ABOUT THIS EXERCISE: From the line with "X0010600Y0181000D01*" to the line with "X0023200Y0027400D01*", retype every line exactly, including those two, and leave out the rest of the data below.

== RECORDS SUPPLIED ==

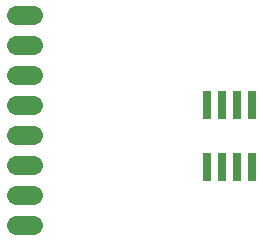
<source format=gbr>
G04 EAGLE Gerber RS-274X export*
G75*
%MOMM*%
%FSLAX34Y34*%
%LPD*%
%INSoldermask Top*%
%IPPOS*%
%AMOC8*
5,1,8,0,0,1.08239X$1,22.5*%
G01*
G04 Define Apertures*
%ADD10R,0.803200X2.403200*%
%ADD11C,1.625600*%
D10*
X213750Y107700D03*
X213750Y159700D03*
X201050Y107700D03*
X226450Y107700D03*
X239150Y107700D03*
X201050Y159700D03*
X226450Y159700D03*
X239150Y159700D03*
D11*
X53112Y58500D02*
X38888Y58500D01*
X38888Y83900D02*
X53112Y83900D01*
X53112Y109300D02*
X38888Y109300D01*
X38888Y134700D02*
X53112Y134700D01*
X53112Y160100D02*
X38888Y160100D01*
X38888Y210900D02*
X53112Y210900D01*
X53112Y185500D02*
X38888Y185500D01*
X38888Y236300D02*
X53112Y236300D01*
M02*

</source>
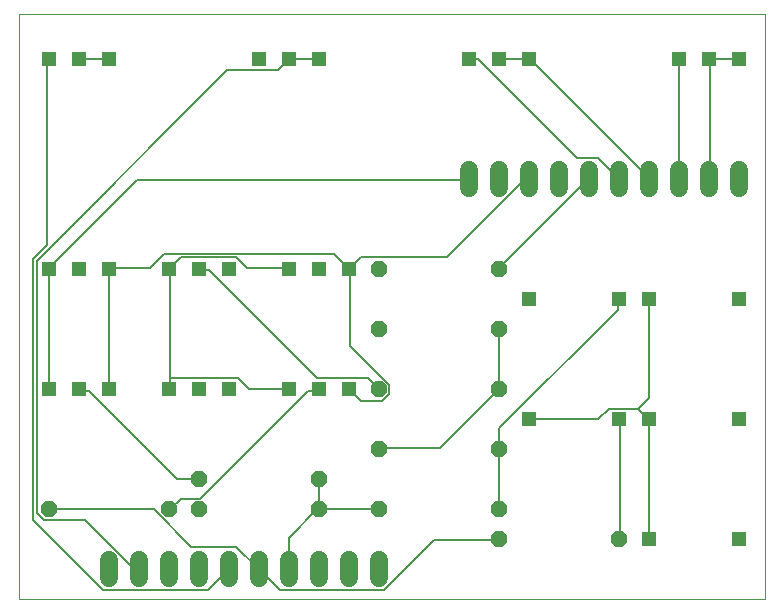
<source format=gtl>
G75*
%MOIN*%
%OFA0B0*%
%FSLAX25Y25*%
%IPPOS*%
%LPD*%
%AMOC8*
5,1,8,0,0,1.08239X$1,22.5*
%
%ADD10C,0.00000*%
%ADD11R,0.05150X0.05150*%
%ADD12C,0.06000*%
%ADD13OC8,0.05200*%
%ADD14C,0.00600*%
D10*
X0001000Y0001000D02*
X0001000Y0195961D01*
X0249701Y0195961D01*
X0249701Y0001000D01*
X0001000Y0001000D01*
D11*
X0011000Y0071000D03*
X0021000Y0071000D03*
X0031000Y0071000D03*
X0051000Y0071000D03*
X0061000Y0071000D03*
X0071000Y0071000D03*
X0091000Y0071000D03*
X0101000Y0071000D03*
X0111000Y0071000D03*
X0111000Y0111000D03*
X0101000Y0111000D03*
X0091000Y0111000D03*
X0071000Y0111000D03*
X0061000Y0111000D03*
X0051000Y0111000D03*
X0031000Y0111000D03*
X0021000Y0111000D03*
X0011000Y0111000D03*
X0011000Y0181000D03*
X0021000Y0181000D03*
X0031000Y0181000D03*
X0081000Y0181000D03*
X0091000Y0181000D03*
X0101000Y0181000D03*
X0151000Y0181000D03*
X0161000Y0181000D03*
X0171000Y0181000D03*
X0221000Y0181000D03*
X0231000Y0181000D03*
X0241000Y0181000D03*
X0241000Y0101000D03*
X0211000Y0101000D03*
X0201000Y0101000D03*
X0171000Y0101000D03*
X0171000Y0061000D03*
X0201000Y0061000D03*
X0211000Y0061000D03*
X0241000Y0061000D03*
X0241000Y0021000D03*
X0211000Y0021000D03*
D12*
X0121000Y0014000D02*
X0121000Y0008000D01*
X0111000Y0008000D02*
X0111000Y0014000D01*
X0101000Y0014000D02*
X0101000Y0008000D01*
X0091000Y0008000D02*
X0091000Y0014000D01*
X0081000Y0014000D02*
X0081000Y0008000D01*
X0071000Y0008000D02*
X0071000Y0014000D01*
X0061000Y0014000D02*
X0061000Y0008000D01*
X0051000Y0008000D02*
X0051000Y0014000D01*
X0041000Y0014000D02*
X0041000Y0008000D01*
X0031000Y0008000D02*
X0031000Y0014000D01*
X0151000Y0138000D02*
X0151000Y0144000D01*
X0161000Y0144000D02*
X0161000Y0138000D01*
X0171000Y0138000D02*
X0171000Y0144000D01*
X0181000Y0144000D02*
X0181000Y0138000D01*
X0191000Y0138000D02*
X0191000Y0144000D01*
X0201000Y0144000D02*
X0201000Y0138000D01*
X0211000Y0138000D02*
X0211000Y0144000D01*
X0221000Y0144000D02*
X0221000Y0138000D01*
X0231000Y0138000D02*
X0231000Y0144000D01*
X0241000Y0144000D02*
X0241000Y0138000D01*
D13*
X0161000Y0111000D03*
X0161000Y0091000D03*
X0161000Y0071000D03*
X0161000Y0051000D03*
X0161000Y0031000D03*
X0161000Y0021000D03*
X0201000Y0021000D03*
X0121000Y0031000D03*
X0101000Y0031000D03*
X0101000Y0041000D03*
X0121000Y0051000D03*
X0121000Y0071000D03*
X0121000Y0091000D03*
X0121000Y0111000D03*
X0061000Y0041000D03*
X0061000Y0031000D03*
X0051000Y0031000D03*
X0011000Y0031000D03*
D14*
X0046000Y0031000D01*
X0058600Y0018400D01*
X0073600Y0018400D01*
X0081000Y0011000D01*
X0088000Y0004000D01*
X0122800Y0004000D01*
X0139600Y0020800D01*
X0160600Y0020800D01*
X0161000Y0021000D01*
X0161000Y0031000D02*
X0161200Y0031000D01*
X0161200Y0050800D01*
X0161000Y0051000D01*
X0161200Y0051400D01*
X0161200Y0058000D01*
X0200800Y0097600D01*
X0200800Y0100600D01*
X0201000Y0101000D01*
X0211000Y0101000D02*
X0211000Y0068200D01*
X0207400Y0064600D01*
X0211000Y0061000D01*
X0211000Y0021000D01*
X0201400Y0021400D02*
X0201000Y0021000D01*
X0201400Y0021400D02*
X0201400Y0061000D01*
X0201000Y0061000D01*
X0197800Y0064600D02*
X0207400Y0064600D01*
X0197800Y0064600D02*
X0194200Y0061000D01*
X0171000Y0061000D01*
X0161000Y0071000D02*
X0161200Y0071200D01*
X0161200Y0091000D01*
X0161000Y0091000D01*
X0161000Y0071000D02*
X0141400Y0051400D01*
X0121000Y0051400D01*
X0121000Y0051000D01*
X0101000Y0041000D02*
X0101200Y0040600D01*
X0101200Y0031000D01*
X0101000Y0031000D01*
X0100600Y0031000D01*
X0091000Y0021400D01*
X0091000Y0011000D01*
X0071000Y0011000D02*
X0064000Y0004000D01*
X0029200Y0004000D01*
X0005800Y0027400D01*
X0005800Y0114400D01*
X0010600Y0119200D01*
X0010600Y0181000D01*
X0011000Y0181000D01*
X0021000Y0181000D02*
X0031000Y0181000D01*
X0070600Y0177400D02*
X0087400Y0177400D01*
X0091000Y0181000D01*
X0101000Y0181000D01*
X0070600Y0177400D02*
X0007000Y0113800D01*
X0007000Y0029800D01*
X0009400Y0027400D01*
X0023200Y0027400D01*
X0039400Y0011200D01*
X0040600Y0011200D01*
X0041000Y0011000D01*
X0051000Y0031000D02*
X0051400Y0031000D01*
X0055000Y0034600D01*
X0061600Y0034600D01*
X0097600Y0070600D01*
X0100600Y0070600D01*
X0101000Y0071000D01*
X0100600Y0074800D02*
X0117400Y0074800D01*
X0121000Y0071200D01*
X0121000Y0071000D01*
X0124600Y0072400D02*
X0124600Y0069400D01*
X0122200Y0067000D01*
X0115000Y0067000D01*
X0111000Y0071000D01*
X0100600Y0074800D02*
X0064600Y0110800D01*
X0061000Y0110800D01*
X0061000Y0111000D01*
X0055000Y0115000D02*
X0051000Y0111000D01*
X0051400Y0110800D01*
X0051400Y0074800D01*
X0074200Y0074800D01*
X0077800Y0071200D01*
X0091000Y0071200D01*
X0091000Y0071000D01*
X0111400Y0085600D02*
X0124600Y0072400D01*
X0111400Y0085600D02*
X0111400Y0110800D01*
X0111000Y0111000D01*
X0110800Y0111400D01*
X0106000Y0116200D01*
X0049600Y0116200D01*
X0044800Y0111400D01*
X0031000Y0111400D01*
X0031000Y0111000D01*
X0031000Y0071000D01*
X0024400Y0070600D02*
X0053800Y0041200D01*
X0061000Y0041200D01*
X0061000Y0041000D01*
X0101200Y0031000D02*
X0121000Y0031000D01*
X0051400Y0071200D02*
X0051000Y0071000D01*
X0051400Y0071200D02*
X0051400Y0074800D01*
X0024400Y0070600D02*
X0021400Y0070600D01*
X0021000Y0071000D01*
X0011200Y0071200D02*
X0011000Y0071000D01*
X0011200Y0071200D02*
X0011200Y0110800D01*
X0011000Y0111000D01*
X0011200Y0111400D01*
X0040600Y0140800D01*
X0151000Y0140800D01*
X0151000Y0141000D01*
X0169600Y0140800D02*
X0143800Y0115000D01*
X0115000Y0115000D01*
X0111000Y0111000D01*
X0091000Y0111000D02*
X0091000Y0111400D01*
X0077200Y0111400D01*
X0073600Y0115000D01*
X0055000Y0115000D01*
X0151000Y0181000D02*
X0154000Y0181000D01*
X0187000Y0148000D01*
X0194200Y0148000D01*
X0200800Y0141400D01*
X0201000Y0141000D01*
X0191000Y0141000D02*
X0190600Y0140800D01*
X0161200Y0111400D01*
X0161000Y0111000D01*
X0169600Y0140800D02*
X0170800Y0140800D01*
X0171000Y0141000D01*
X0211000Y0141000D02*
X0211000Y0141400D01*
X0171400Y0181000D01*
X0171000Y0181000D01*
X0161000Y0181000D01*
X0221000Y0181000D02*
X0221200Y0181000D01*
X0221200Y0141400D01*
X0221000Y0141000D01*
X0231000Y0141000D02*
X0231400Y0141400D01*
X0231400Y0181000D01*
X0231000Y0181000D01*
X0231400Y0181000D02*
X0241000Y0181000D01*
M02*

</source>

===

RESULT OF THIS TASK:
X0010600Y0181000D01*
X0011000Y0181000D01*
X0021000Y0181000D02*
X0031000Y0181000D01*
X0070600Y0177400D02*
X0087400Y0177400D01*
X0091000Y0181000D01*
X0101000Y0181000D01*
X0070600Y0177400D02*
X0007000Y0113800D01*
X0007000Y0029800D01*
X0009400Y0027400D01*
X0023200Y0027400D01*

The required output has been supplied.